Fix: Use Stripe Elements (or similar) for tokenization on the frontend and only pass payment_method_id to the server.

Part 5. End-to-end payment form security checklist​

CSP and XSS protection:

• Strict CSP without unsafe-inline and unsafe-eval. Use nonces or hashes for allowed scripts.
• The Content-Security-Policy header is included with a list of allowed origins, including payment provider domains.
• The frame-ancestors directive is set to 'none' or 'self' to prevent clickjacking.
• Trusted Types are enabled via the Require-Trusted-Types-For 'script' header in supported browsers.
• Implemented sanitization via DOMPurify for all dynamically inserted HTML fragments.

SRI and Script Integrity:

• The integrity attribute has been added to all CDN scripts (Stripe, Braintree, Adyen, analytics).
• Versioned links are used, not dynamic latest links.
• An inventory of all scripts on the payment page has been created and maintained, indicating their purpose, source, and approval date.
• A procedure has been developed for documented approval of each new script before it is added.
• Continuous monitoring of script changes with automatic alerts has been configured.

Tokenization and data protection:

• Payment data is collected through hosted fields (Stripe Elements, Braintree Hosted Fields, Adyen iframes), not in regular inputs.
• Only one-time tokens (payment_method_id, payment_nonce) are transmitted to the server, not card data.
• Payment provider webhooks are verified for signature authenticity (HMAC).

Clickjacking protection:

• The X-Frame-Options: DENY or SAMEORIGIN header is set on the server.
• The CSP frame-ancestors directive is configured to prevent external embedding.
• It has been verified that the page is not embedded on third-party domains (tested using developer tools).

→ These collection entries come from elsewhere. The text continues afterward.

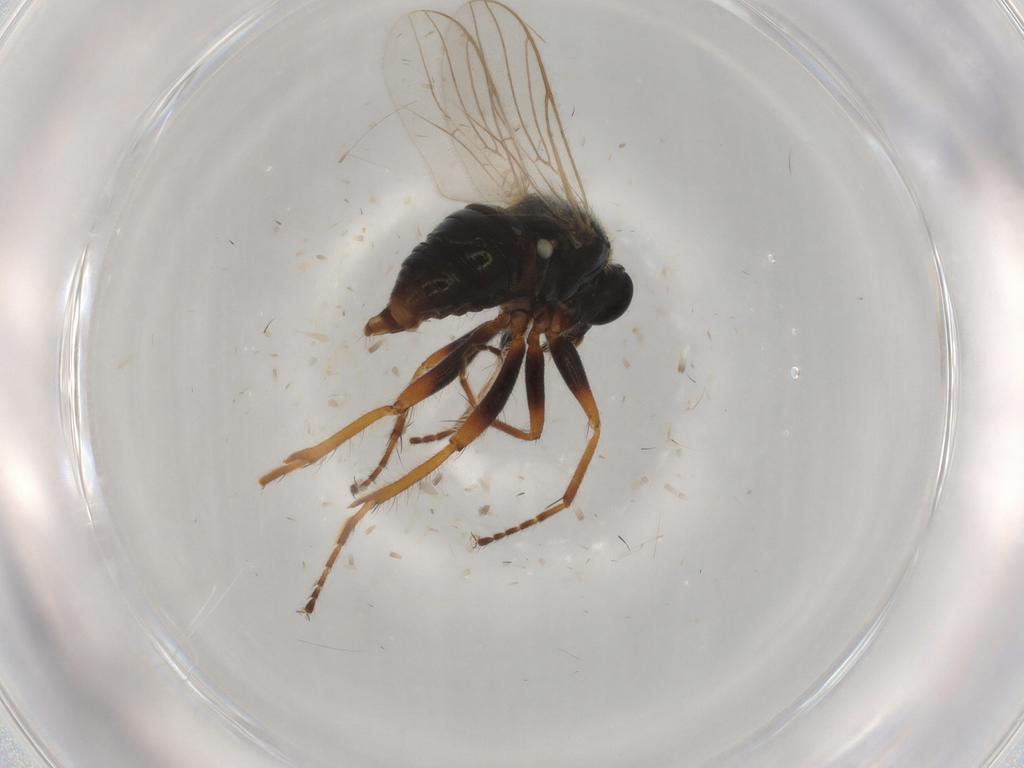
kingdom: Animalia
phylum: Arthropoda
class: Insecta
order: Diptera
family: Hybotidae
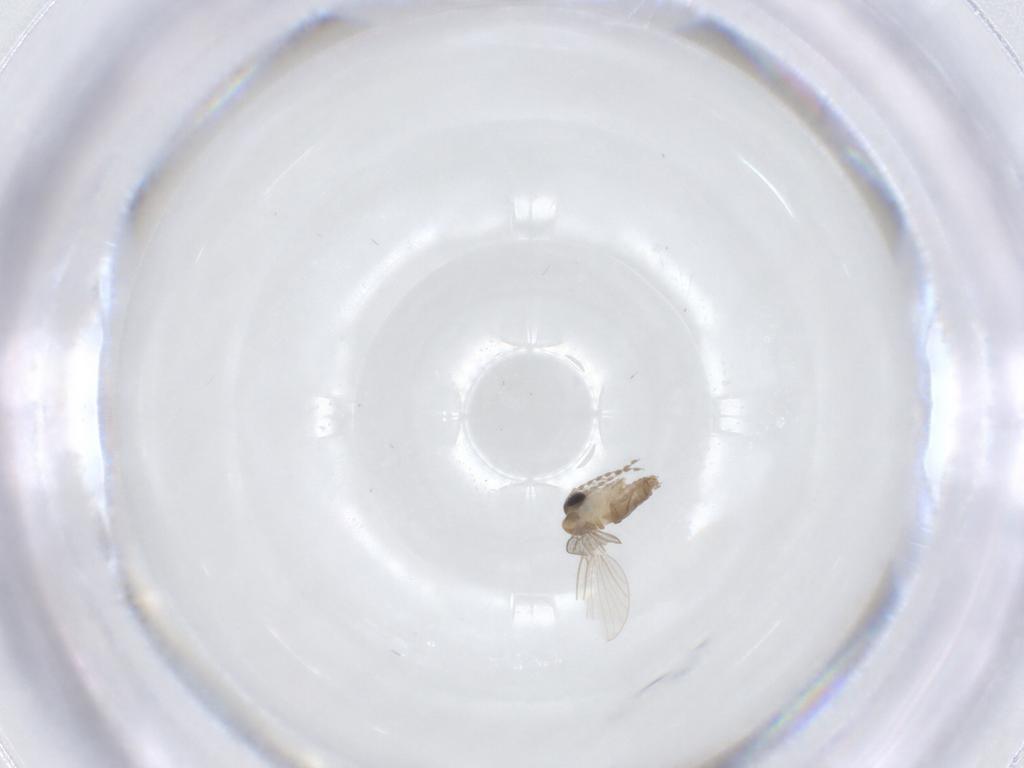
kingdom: Animalia
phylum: Arthropoda
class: Insecta
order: Diptera
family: Psychodidae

Conclusion: Payment form security is not a single technology, but a layered defense.​

A secure payment system isn't built on a single tool. It's a layered defense, with each layer covering the weaknesses of the others:

• CSP + Trusted Types protect against script injection via XSS.
• SRI ensures that loaded scripts have not been tampered with at the CDN level.
• frame-ancestors + X-Frame-Options prevent clickjacking.
• Client-side tokenization completely removes payment data from your infrastructure, dramatically reducing your attack surface and simplifying PCI compliance.

The three main conclusions of this article are:

1. CSP without unsafe-inline and unsafe-eval is mandatory. This is the only way to prevent unauthorized scripts from running on the payment page.
2. SRI is mandatory for all CDN resources. Without it, a hacker who compromises your CDN can intercept all your transactions.
3. Client-side tokenization is not an option, but a necessity. If card numbers pass through your server, you're exposed to high risk and a wide PCI perimeter.

A quick one-line reminder:
"Strict CSP without unsafe-inline, SRI for all CDNs, trust framing via X-Frame-Options and CSP frame-ancestors, hosted tokenization via Elements or Hosted Fields — and no card data on your server."